Старинная песенка! (вариант)
„Таня – ангел, Таня – цвет,
Таня – кактусов букет!
Если Таню полюбить —
Но навек – покой забыть!!!“
S.
Не сердись: это пишу
Шутя и любя! Милая Верочка
(Храмцова) одобрила бы эти строки!
(Я ей послал поздравление). S.“
Открытка Шишкина. „Прогулка на закате“. Государственный Русский музей. Татьяне Васильевне Розановой („Rosa nova“).
Дорогая Татьяна Васильевна! Поздравляю Вас с Международным женским днем, которым радуется Ваше суфражистское сердце! Желаю Вам долго еще работать на ниве общественного попечения, назидания и целения. Когда-нибудь Вам воздвигнут памятник, изображающий Вас в перекроенной и перешитой, и перекрашенной шубке с палкой в руке и с горшочком на голове (шляпа), а около – статьи благоговейных всех Ваших поклонников, во главе с Федором Иванычем, (жилец нашей квартиры – пьяница. Т. В.). А пока желаю Вам еще раз здоровья, благоденствия и долголетия, почти мафусаиловского, чтобы Вы поучали Ваших ближних: Сосю (Гусева. Т. В.), „Михо“ (Мелентьева. Т. В.) и меня, грешного, не забывая также и Инюсю, „Воробьиху“ и других Ваших статс-дам, имена коих мне неведомы. Всего-всего хорошего: пусть Ваша жизнь будет похожа на милую прогулку – променад, что изобразил Шишкин!
С сердечным приветом
Загорск. 8/VII-65 г.
Сергей Волков.
Т. В. Р.
Незаменимая, неизъяснимая,
Неутомимая, неумолимая,
Неукротимая, неотвратимая,
Необоримая, всеми любимая.
2/VI-65 г.
Загорск.
Maitre Servo.
17-го июля 1965 года я вернулась из Тарусы. Сергей Александрович Волков передал мне записку: «Т. В.! В четверг, 29-го июля я ложусь в Первую инфекционную больницу не менее, чем на месяц.
Поэтому передаю Бенуа Вам. S.»

Строки данных:
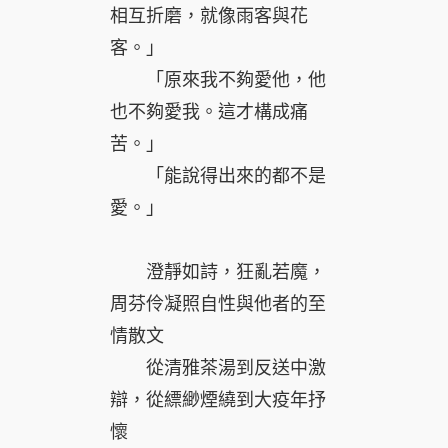
相互折磨，就像雨客與花
客。」
「原來我不夠愛他，他
也不夠愛我。這才構成痛
苦。」
「能說得出來的都不是
愛。」
澄靜如詩，狂亂若魔，
周芬伶凝照自性與他者的至
情散文
從清雅茶湯到反送中激
辯，從縹緲煙繞到大疫年抒
懷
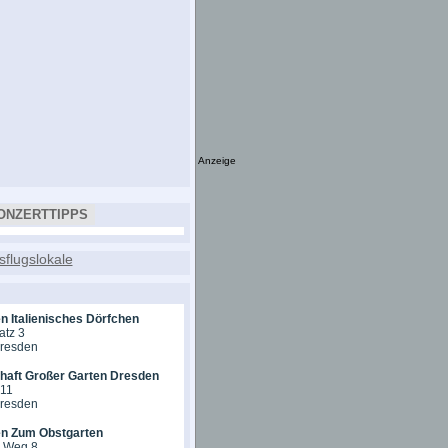
Anzeige
ONZERTTIPPS
n Italienisches Dörfchen
atz 3
Dresden
chaft Großer Garten Dresden
 11
Dresden
en Zum Obstgarten
r Weg 8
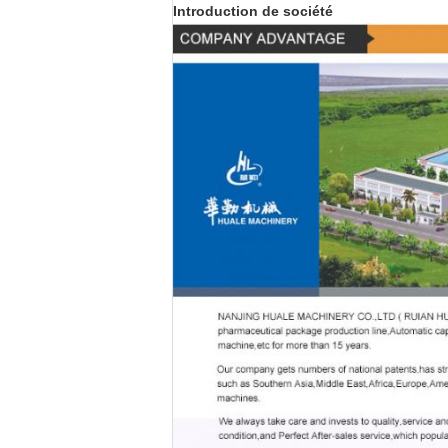
Introduction de société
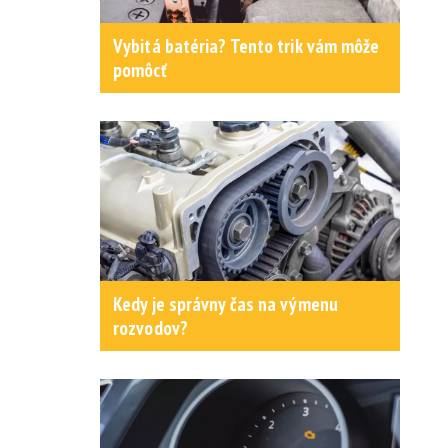
Vybitá batéria? Tento trik vám môže
pomôcť
Kedy je správny čas na výmenu
rozvodov?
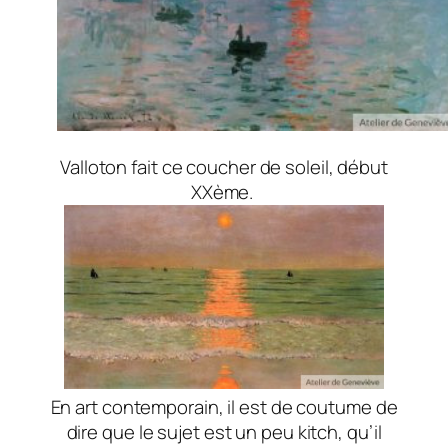
Valloton fait ce coucher de soleil, début
XXème.
En art contemporain, il est de coutume de
dire que le sujet est un peu kitch, qu’il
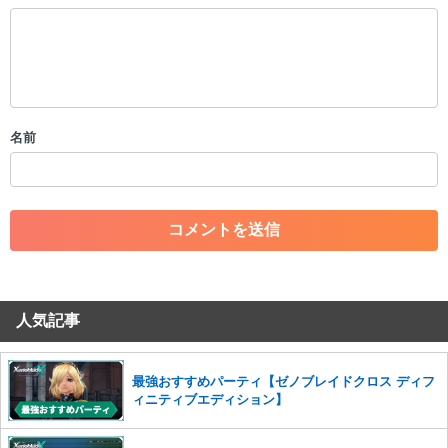
以下の書き込みを禁止とし、場合によってはコメント削除や書き込み制
限を行う可能性がございます。 あらかじめご了承ください。
・公序良俗に反する投稿
・スパムなど、記事内容と関係のない投稿
・誰かになりすます行為
・個人情報の投稿や、他者のプライバシーを侵害する投稿
名前
・一度削除された投稿を再び投稿すること
・外部サイトへの誘導や宣伝
・アカウントの売買など金銭が絡む内容の投稿
・各ゲームのネタバレを含む内容の投稿
・その他、管理者が不適切と判断した投稿
コメントの削除につきましては下記フォームより申請をいた
だけますでしょうか。
人気記事
コメントの削除を申請する
※投稿内容を確認後、順次対応さ
せていただきます。ご了承ください。
※一度削除したコメントは復元ができませんのでご注意くだ
最強おすすめパーティ【ゼノブレイドクロス ディフ
さい。
ィニティブエディション】
また、過度な利用規約の違反や、弊社に損害の及ぶ内容の書き込みがあ
った場合は、法的措置をとらせていただく場合もございますので、あら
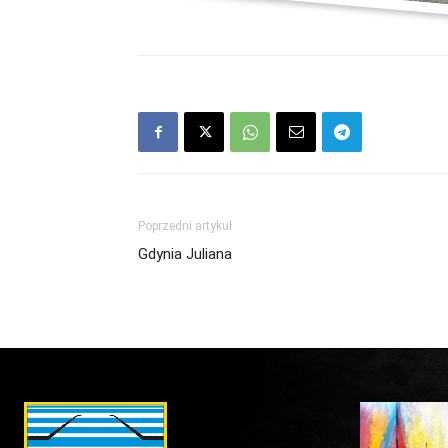
Poprzedni artykuł
Gdynia Juliana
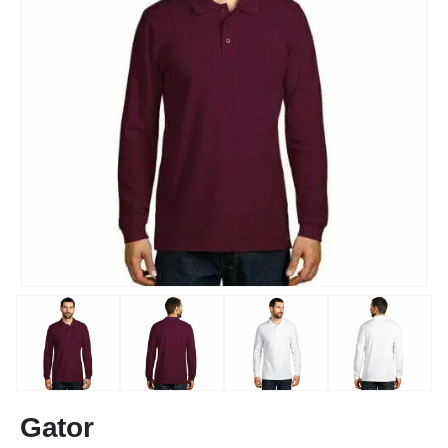
Gator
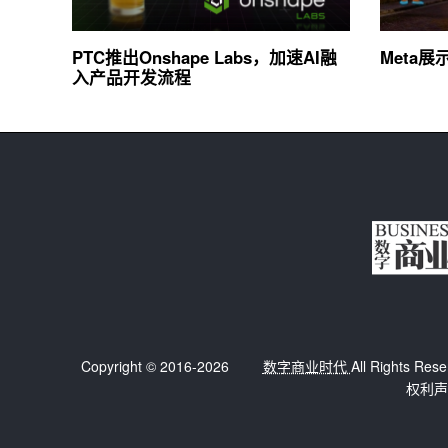
PTC推出Onshape Labs，加速AI融
Meta
入产品开发流程
Copyright © 2016-2026
数字商业时代
All Right
权利声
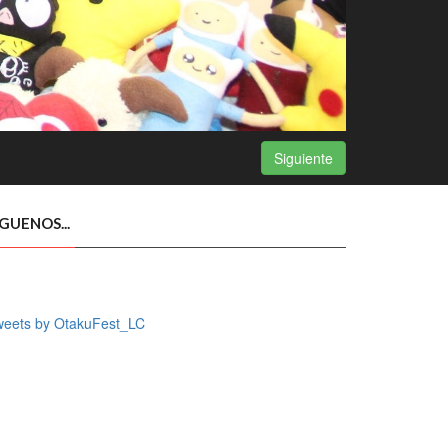
Siguiente
ÍGUENOS...
weets by OtakuFest_LC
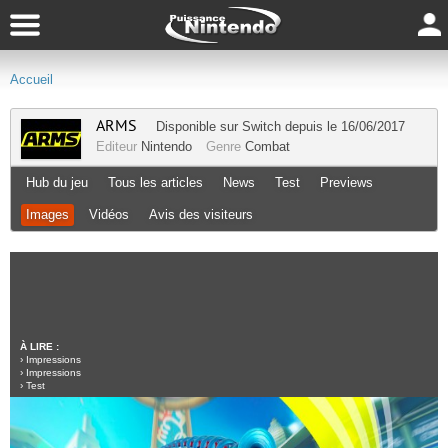
Accueil
ARMS
Disponible sur
Switch
depuis le 16/06/2017
Editeur
Nintendo
Genre
Combat
Hub du jeu
Tous les articles
News
Test
Previews
Images
Vidéos
Avis des visiteurs
À LIRE :
›
Impressions
›
Impressions
›
Test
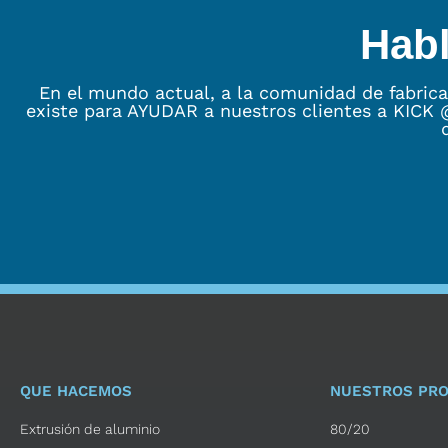
Habl
En el mundo actual, a la comunidad de fabri
existe para AYUDAR a nuestros clientes a KICK 
QUE HACEMOS
NUESTROS PR
Extrusión de aluminio
80/20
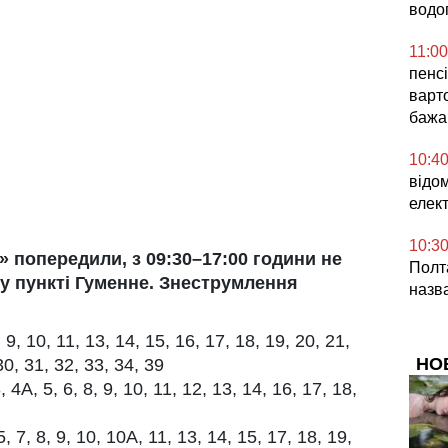
водо
11:00
пенсі
варт
бажа
10:4
відо
елек
10:3
 попередили, з 09:30–17:00 години не
Полта
у пункті Гуменне. Знеструмлення
назв
 9, 10, 11, 13, 14, 15, 16, 17, 18, 19, 20, 21,
НО
30, 31, 32, 33, 34, 39
 4А, 5, 6, 8, 9, 10, 11, 12, 13, 14, 16, 17, 18,
, 7, 8, 9, 10, 10А, 11, 13, 14, 15, 17, 18, 19,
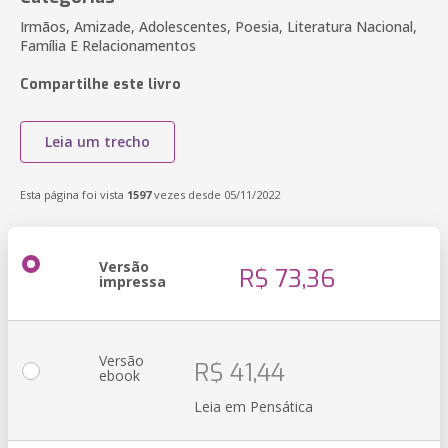
Irmãos, Amizade, Adolescentes, Poesia, Literatura Nacional,
Família E Relacionamentos
Compartilhe este livro
Leia um trecho
Esta página foi vista
1597
vezes desde 05/11/2022
Versão
R$ 73,36
impressa
Versão
R$ 41,44
ebook
Leia em Pensática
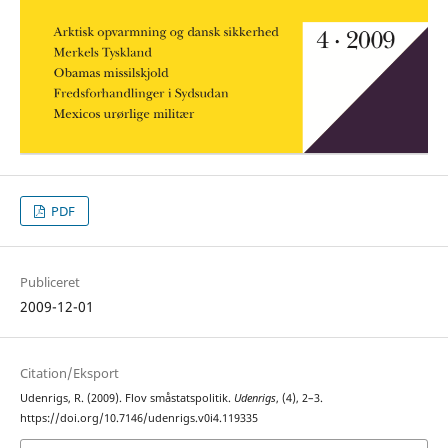
PDF
Publiceret
2009-12-01
Citation/Eksport
Udenrigs, R. (2009). Flov småstatspolitik.
Udenrigs
, (4), 2–3.
https://doi.org/10.7146/udenrigs.v0i4.119335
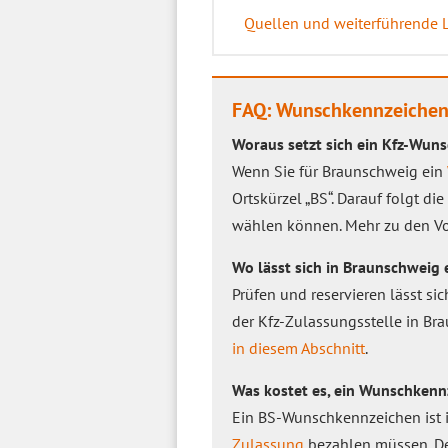
Quellen und weiterführende 
FAQ: Wunschkennzeichen
Woraus setzt sich ein Kfz-Wu
Wenn Sie für Braunschweig ein
Ortskürzel „BS“. Darauf folgt d
wählen können. Mehr zu den Vo
Wo lässt sich in Braunschweig 
Prüfen und reservieren lässt s
der Kfz-Zulassungsstelle in Br
in diesem Abschnitt
.
Was kostet es, ein Wunschkennz
Ein BS-Wunschkennzeichen ist i
Zulassung
bezahlen müssen. Der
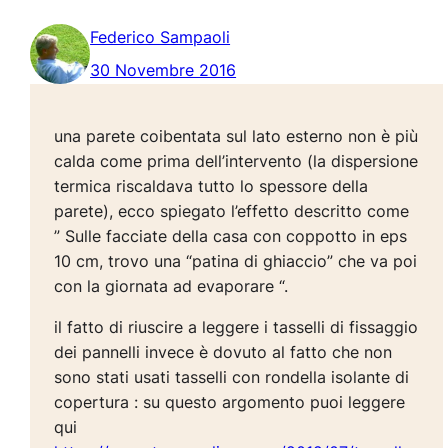
Federico Sampaoli
30 Novembre 2016
una parete coibentata sul lato esterno non è più
calda come prima dell’intervento (la dispersione
termica riscaldava tutto lo spessore della
parete), ecco spiegato l’effetto descritto come
” Sulle facciate della casa con coppotto in eps
10 cm, trovo una “patina di ghiaccio” che va poi
con la giornata ad evaporare “.
il fatto di riuscire a leggere i tasselli di fissaggio
dei pannelli invece è dovuto al fatto che non
sono stati usati tasselli con rondella isolante di
copertura : su questo argomento puoi leggere
qui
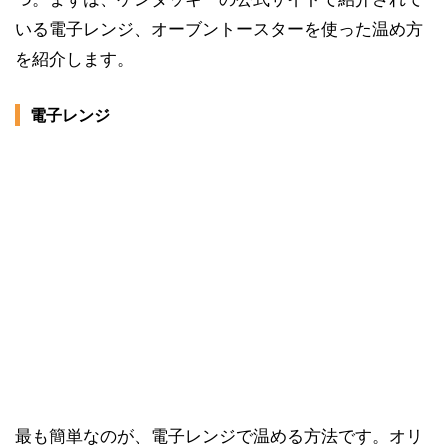
いる電子レンジ、オーブントースターを使った温め方
を紹介します。
電子レンジ
最も簡単なのが、電子レンジで温める方法です。オリ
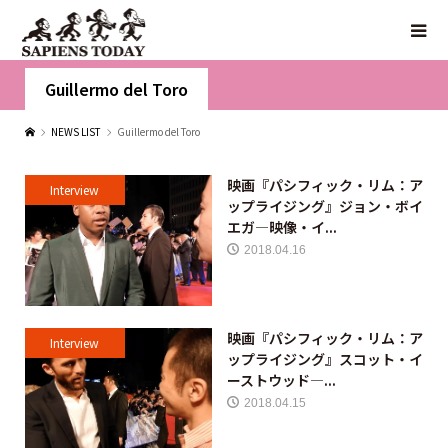
Guillermo del Toro
NEWS LIST
Guillermo del Toro
映画『パシフィック・リム：ア
Interview
ップライジング』ジョン・ボイ
エガ―映像・イ...
2018.04.16
映画『パシフィック・リム：ア
Interview
ップライジング』スコット・イ
ーストウッド―...
2018.04.15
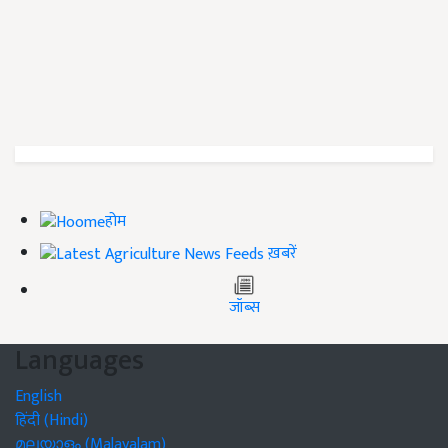
होम
ख़बरें
जॉब्स
Languages
English
हिंदी (Hindi)
മലയാളം (Malayalam)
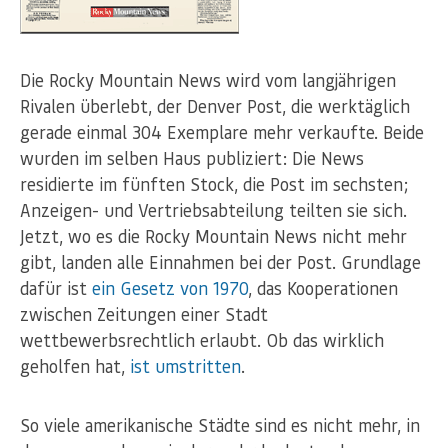
Die Rocky Mountain News wird vom langjährigen
Rivalen überlebt, der Denver Post, die werktäglich
gerade einmal 304 Exemplare mehr verkaufte. Beide
wurden im selben Haus publiziert: Die News
residierte im fünften Stock, die Post im sechsten;
Anzeigen- und Vertriebsabteilung teilten sie sich.
Jetzt, wo es die Rocky Mountain News nicht mehr
gibt, landen alle Einnahmen bei der Post. Grundlage
dafür ist
ein Gesetz von 1970
, das Kooperationen
zwischen Zeitungen einer Stadt
wettbewerbsrechtlich erlaubt. Ob das wirklich
geholfen hat,
ist umstritten
.
So viele amerikanische Städte sind es nicht mehr, in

Задание: Выпишите из текста для чтения все слова четверостишия, которое начинается словами «Незаменимая, неизъяснимая» и оканчиваются на «-имая».

Ваш ответ: Незаменимая, неизъяснимая, Неутомимая, неумолимая, Неукротимая, неотвратимая, Необоримая, любимая